By SAMANTHA GRISWOLD
managing editor, news
Black History Month as we know it has been celebrated every year during the month of February since 1976, when it expanded from Negro History Week in 1925.
To celebrate Black History Month, Gannon University’s Black Student Union (BSU) will hold the first Black History Month celebration at 7:30 p.m. Tuesday in the Mary, Seat of Wisdom Chapel.
At the event, there will be performers singing, dancing and reciting poetry.
Erika Thomas, a junior criminal justice major and president of the BSU, said that she hopes that celebrating black culture fosters support from campus administrators, staff and students.
“Often people set apart black history as if it is just something that applies to just black people, but it doesn’t,” Thomas said. “Black history is everyone’s history. Black history is American history and we plan to show that through our performance and celebrate it as well.”
Lydia Bundy, a junior health management major and vice president of the BSU, said that she thinks Black History Month is important because it highlights the historical contributions of black people in America.
“It provides a month-long opportunity for people to learn and appreciate them,” she said. “[The Gannon celebration] means an opportunity to educate the student body on these contributions and enlightening our peers on events and figures that our high schools neglected to cover.”

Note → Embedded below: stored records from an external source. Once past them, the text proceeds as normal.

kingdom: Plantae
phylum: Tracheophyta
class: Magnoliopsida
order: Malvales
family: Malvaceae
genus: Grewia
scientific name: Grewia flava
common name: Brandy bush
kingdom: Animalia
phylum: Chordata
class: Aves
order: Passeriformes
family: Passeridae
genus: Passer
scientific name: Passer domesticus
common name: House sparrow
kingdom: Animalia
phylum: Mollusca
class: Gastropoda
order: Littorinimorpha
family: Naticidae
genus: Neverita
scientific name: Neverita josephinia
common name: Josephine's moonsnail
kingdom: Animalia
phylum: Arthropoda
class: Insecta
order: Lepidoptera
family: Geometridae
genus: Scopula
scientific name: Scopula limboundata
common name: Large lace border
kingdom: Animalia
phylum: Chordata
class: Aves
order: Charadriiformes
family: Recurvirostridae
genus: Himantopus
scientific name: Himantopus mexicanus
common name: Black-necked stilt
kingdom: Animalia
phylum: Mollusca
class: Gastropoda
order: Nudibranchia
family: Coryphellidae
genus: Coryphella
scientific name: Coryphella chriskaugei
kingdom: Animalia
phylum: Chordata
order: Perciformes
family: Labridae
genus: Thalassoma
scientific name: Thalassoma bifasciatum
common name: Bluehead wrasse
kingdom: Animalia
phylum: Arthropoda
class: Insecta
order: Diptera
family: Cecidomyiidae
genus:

Bundy also said that she hopes the attendees take away an appreciation of black culture and a better understanding of what it means to be black in America.
“It’s going to be good,” she said.
Breeze Bowen, a freshman environmental engineering major and member of the BSU, said that she hopes the attendees understand that there is a difference between culture and black culture.
“I hope they gain an understanding as to why we feel this month is important to us and that Black History Month needs to be made more of an importance,” Bowen said. “It’s not just another month to us. These 28 days mean a lot and the fact that people don’t even know about it is honestly unacceptable.
“I hope they become more educated about the importance of black history after this performance and they take home the knowledge.”